(EXERCISE AIM):
Say how many lines in the entries contain "with", giving only the number.

(INFORMATION PROVIDED):

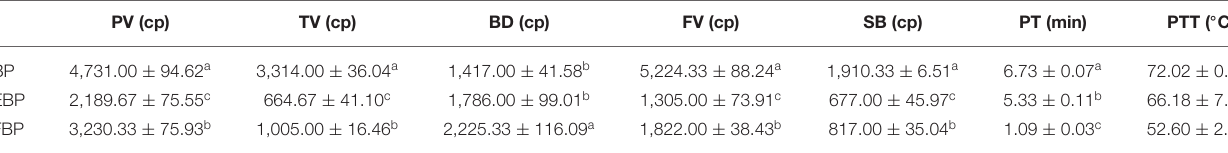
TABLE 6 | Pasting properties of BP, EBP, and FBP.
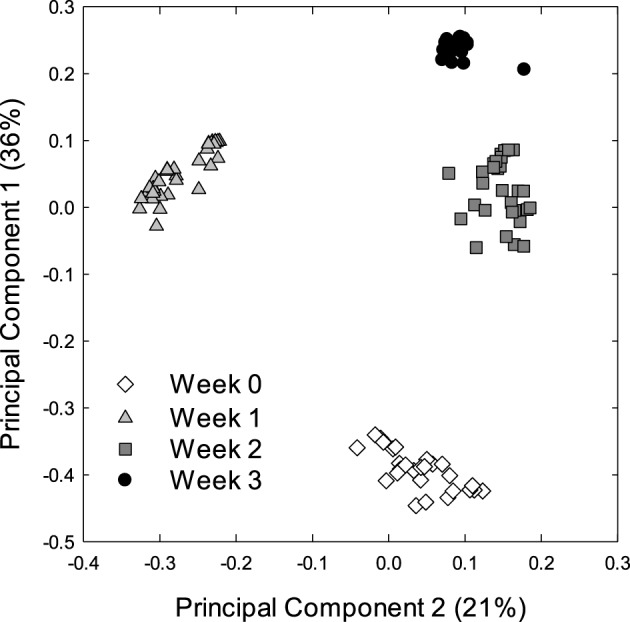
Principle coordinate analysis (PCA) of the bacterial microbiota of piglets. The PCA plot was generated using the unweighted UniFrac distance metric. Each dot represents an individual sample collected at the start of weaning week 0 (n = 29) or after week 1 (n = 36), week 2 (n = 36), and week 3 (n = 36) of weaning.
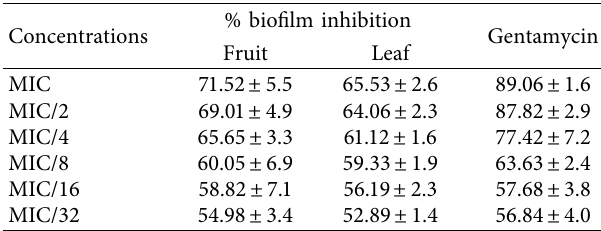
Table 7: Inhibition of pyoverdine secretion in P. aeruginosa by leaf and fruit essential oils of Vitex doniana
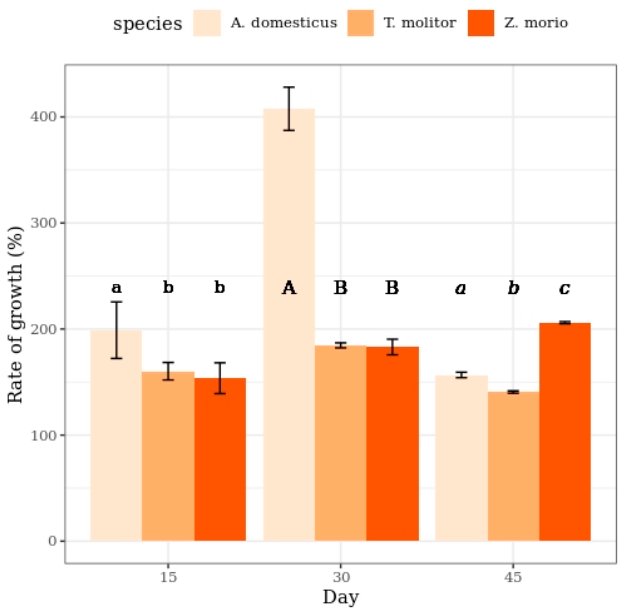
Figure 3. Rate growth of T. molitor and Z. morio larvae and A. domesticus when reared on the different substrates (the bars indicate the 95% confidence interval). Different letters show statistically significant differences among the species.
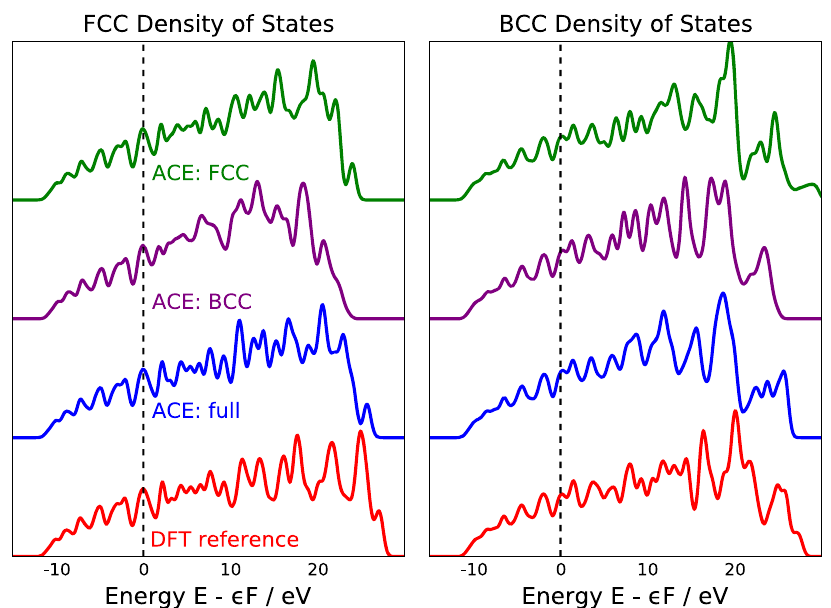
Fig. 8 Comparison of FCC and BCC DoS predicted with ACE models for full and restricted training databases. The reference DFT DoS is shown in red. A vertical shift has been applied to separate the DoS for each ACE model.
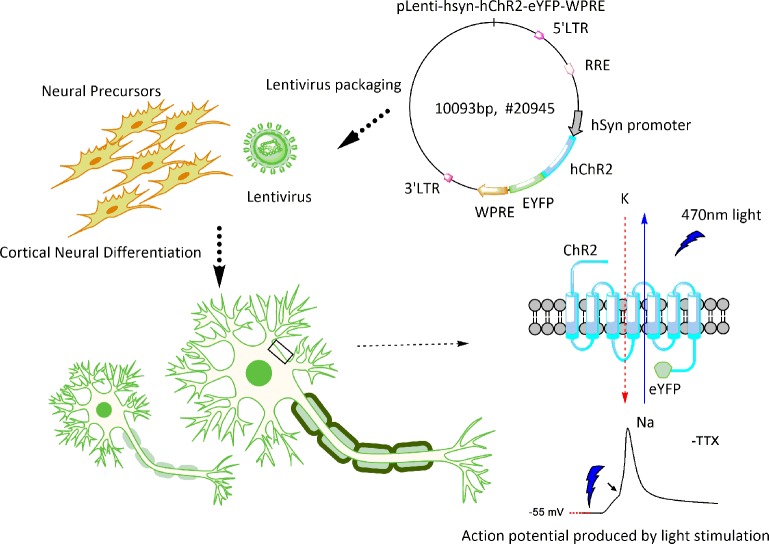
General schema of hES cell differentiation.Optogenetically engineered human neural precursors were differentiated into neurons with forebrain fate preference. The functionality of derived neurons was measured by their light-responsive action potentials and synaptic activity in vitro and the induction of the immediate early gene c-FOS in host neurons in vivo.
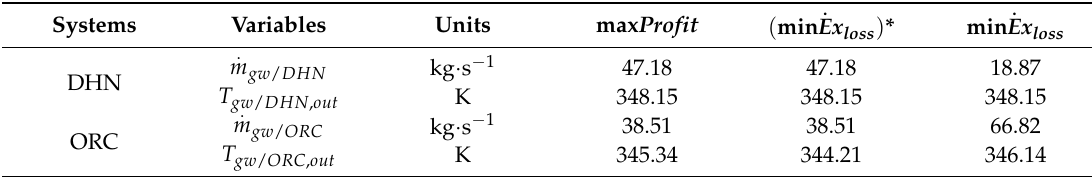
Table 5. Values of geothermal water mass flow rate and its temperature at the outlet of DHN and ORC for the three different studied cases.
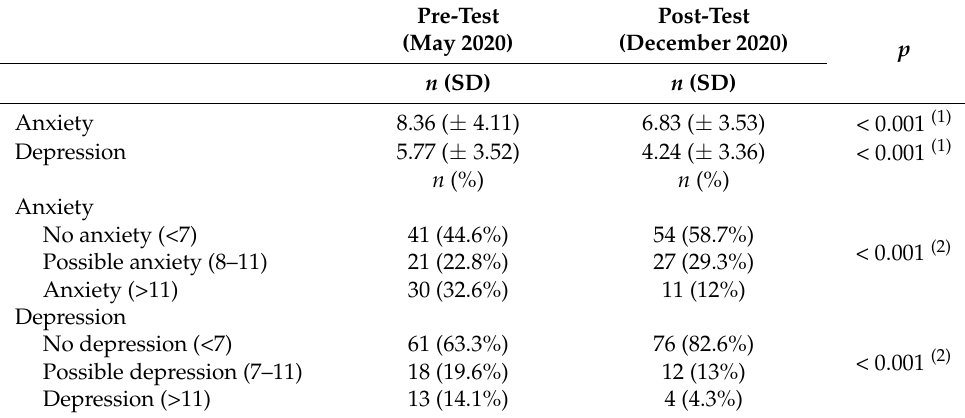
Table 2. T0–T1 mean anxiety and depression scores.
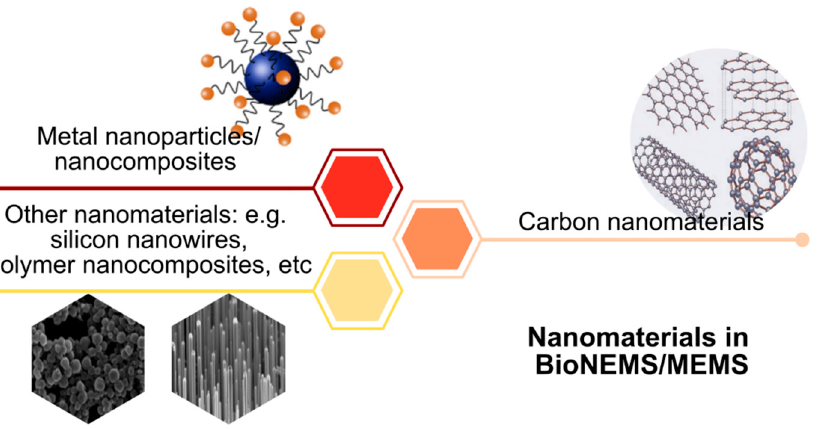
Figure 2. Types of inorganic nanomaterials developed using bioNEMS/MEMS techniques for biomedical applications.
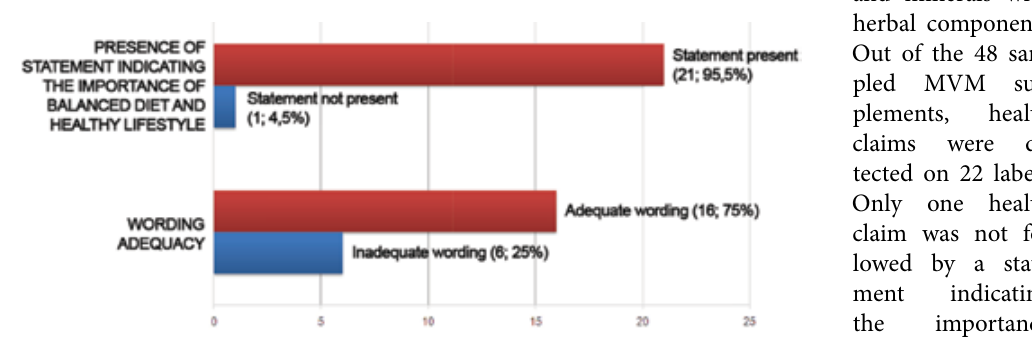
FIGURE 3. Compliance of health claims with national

(WORKED SOLUTION):
3